La mañana vuela. Susita, cerca de Mario, de su nuevo Mario, se deja querer. El trajín del hospital queda más allá de la puerta abierta. La doctora cruza a veces el pasillo. Mira siempre al interior, de reojo. Algún amago, en el quicio, sin entrar, mirada baja.

Cambio de turno de enfermería: «¡Te vamos a echar de menos cuando te vayas, Humphrey!» Bergman vigila desde la puerta, sin entrar. «¡Quién nos va a decir esas cosas tan bonitas!». Bergman, parada, en la puerta: («Hipócrates, ya cuidamos a los enfermos. ¡Y para cuándo los sanos!»).

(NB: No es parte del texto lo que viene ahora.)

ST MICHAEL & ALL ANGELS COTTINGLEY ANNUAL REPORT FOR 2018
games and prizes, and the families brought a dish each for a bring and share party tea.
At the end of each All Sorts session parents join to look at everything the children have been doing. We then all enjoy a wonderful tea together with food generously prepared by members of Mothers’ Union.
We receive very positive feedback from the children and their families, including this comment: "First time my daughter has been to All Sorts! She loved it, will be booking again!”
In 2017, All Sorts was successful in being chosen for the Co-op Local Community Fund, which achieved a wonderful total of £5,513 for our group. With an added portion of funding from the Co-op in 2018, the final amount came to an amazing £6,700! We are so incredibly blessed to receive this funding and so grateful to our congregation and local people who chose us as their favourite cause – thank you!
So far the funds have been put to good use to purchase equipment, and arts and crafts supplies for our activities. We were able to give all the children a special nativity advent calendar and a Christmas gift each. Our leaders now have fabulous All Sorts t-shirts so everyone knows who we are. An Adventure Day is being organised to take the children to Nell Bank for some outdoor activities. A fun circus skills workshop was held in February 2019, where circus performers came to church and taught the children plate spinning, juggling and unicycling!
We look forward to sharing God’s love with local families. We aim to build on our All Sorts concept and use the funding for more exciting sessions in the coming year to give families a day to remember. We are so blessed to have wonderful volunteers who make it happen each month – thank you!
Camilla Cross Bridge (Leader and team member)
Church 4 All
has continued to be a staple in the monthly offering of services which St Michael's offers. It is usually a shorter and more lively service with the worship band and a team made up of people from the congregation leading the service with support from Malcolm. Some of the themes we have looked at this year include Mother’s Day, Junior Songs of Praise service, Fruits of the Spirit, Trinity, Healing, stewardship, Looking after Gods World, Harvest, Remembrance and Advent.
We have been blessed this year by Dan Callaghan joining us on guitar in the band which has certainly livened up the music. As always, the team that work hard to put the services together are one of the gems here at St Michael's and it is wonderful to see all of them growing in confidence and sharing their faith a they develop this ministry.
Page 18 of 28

Termina la tarde. Llega la cena para Humphrey. Bacall le ayuda con la sopa. Sopa en la cuchara, vértigo en la mirada. Las horas se escapan. Casi en la última cucharada, Susita escucha un siseo. Apenas se distingue a la doctora, de calle, en la penumbra del pasillo mal iluminado.

—Una por la mañana y otra por la noche, antes de cada ingesta.

Bergman tiende una cajita blanca hacia Susita. En la tapa, Susita lee «100 grageas»… Son cincuenta días.